*** Opening of SELECTED EXCERPT ***
Quantum Physics via Quantum Tomography: A New Approach to Quantum Mechanics

[A. Neumaier]

I wanted to be able to quote such statements, without explicitly naming their author.

This is against the conventions for good scientific conduct. Hiding such information may be good in a game but not in scientific discourse. If you don't want to name authors use your own words and speak in your own authority!

 

[Ravi Mohan]

Renormalization does not go beyond the limits of quantum theory.

From a physics point of view, everything about renormalization is understood. The missing logical coherence (due to the lack of a rigorous nonperturbative version of renormalization) is a matter for the mathematicians to resolve.

I had a rough reading and I don't see any hints of gravity in your analysis (you know the massless spin 2 (point?) particle).

Your claim "everything about renormalisation is understood" hasn't been demonstrated one way or the other (I think even from Physics POV).

 

[A. Neumaier]

I had a rough reading and I don't see any hints of gravity in your analysis.

Your claim "everything about renormalisation is understood" hasn't been demonstrated one way or the other.

The renormalization problem is independent of gravity, and can be understood independent of it.

The only apparent problem with gravity is its apparent nonrenormalizability, but this is not a real problem as discussed in the link mentioned in post #27.

 

[Ravi Mohan]

The renormalization problem is independent of gravity, and can be understood independent of it.

The only apparent problem with gravity is its apparent nonrenormalizability, but this is not a real problem as discussed in the link mentioned in post #27.

I would like to know that. One lesson I learned is that you cannot renormalise the usual canonical gravity (the Hamiltonian formulation of GR) or the entire "certain" community wouldn't exist.

A page number would be helpful. I wish I had infinite time!

 

[RUTA]

I find this as little surprising as the case of measuring the state of a die by looking at the number of eyes found at its top when the die comes to rest. Although the die moves continuously we always get a discrete integer between 1 and 6.

Similarly, the measurement of a qubit is - by definition - binary. Hence it can have only two results, though the control in the experiment changes continuously.
*** Close of SELECTED EXCERPT ***
_LIST OF TASKS:_
a - In the quantum tomography thread, what result does RUTA say a die always gives when it comes to rest?
b - Copy the stretch of the quantum tomography thread from "From a physics" through "in your analysis." word for word.
Use only the quantum tomography thread when you answer.
*** Opening of DATA EXTRACT ***
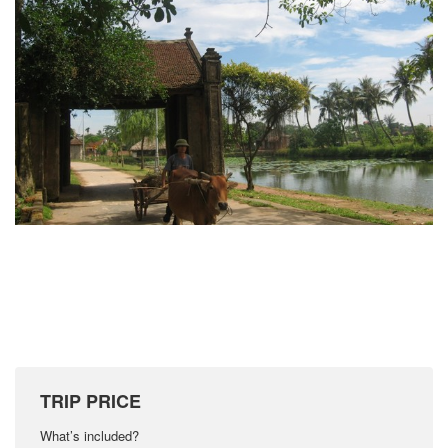
TRIP PRICE
What’s included?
*** Close of DATA EXTRACT ***
_SOLUTIONS TO THE EXERCISE:_
a - A discrete integer between 1 and 6.

b -
From a physics point of view, everything about renormalization is understood. The missing logical coherence (due to the lack of a rigorous nonperturbative version of renormalization) is a matter for the mathematicians to resolve.

I had a rough reading and I don't see any hints of gravity in your analysis (you know the massless spin 2 (point?) particle).

Your claim "everything about renormalisation is understood" hasn't been demonstrated one way or the other (I think even from Physics POV).

 

[A. Neumaier]

I had a rough reading and I don't see any hints of gravity in your analysis.